#### TASKS TO COMPLETE
(A) In the text on MoSe2 and MoTe2, what bandgap does monolayer MoSe2 have?
(B) From the text on MoSe2 and MoTe2, extract the passage from "Electronic properties of" up to and including "transparent electronics [4].".

== DOCUMENT TEXT ==

Abstract
Single-crystalline MoSe2 and MoTe2 platelets were grown by Chemical Vapor Transport (CVT), followed by exfoliation, device fabrication, optical and electrical characterization. We observed that for the field-effect-transistor (FET) channel thickness in range of 5.5 nm to 8.5 nm, MoTe2 shows p-type, whereas MoSe2 with channel thickness range of 1.6 nm to 10.5 nm, shows n-type conductivity behavior. At room temperature, both MoSe2 and MoTe2 FETs have high ON/OFF current ratio and low contact resistance. Controlling charge carrier type and mobility in MoSe2 and MoTe2 layers can pave a way for utilizing these materials for heterojunction nanoelctronic devices with superior performance.
Keywords: MoSe2, MoTe2, Chemical Vapor Transport, Phase Transition, X-ray Diffraction, Raman
I. Introduction
Molybdenum diselenide (MoSe2) and molybdenum ditelluride (MoTe2) belong to a vast family of transition metal dichalcogenides (TMDs), which have attracted a great interest due to the potential benefits for variety of device applications. These layered materials have a common formula MX2, where M is a transition metal from group IV-VII (Mo, W, Nb, etc.) and X is a chalcogen (S, Se or Te). One layer of MX2 consists of a ‘three-layer” structure with hexagonally packed sheet of M atoms sandwiched between two sheets of X atoms. Weak van der Waals bonding between the layers enables thinning of TMDs crystals down to a single layer by mechanical or chemical exfoliation.
Electronic properties of TMDs depend on crystal structure, composition and the number of layers. For example, bulk MoSe2 has an indirect bandgap of 0.85 eV while monolayer has a direct bandgap of 1.57 eV [1]. Similarly, bulk 2H-MoTe2 is an indirect-gap semiconductor with a bandgap of 0.81 eV and a monolayer MoTe2 exhibits a direct gap of 1.13 eV [2–3]. Due to its band-gap similar to Si (~1.1 eV) and a reversible metal-semiconductor phase transition, 2H-MoTe2 is a promising candidate for advanced electronic applications, including flexible and transparent electronics [4].

===
== RECORDED DATA ==

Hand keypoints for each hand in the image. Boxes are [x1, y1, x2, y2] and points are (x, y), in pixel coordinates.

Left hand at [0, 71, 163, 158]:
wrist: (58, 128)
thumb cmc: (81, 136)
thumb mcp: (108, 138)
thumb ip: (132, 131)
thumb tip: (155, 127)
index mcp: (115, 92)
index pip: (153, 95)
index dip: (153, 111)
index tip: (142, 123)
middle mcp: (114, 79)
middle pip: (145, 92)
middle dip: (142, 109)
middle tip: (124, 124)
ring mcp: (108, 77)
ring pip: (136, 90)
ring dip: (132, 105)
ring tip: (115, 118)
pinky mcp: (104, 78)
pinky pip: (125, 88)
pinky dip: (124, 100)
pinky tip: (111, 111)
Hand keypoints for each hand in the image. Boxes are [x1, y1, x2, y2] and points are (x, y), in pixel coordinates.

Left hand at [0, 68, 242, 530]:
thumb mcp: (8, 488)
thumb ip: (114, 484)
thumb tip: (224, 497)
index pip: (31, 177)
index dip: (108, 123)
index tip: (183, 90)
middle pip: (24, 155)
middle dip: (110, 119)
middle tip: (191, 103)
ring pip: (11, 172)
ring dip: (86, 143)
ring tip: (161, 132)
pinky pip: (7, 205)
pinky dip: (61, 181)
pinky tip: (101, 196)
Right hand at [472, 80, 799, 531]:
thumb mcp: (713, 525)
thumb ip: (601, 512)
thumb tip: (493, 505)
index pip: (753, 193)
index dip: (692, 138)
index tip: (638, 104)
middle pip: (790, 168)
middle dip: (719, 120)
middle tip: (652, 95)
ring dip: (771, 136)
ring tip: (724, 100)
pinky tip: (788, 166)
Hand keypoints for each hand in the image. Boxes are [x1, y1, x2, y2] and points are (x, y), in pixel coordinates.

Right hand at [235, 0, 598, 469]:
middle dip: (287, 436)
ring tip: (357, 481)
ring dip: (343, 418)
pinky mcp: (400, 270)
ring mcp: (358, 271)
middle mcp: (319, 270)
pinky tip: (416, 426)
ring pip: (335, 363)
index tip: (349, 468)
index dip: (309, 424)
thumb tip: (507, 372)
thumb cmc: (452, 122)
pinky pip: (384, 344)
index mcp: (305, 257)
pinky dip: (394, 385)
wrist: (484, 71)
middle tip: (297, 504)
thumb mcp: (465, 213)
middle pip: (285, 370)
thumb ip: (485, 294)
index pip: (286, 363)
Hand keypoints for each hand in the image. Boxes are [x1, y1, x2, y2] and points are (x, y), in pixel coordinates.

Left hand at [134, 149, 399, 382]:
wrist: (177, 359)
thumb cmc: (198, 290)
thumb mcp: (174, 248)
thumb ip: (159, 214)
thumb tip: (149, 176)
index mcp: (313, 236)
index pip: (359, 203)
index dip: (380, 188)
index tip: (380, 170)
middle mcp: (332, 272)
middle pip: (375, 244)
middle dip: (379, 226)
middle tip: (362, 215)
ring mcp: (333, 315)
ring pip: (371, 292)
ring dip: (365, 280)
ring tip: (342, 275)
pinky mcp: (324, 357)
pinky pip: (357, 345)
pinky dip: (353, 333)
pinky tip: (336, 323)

===

#### ANSWERS TO THIS EXERCISE
(A) A direct bandgap of 1.57 eV.

(B)
Electronic properties of TMDs depend on crystal structure, composition and the number of layers. For example, bulk MoSe2 has an indirect bandgap of 0.85 eV while monolayer has a direct bandgap of 1.57 eV [1]. Similarly, bulk 2H-MoTe2 is an indirect-gap semiconductor with a bandgap of 0.81 eV and a monolayer MoTe2 exhibits a direct gap of 1.13 eV [2–3]. Due to its band-gap similar to Si (~1.1 eV) and a reversible metal-semiconductor phase transition, 2H-MoTe2 is a promising candidate for advanced electronic applications, including flexible and transparent electronics [4].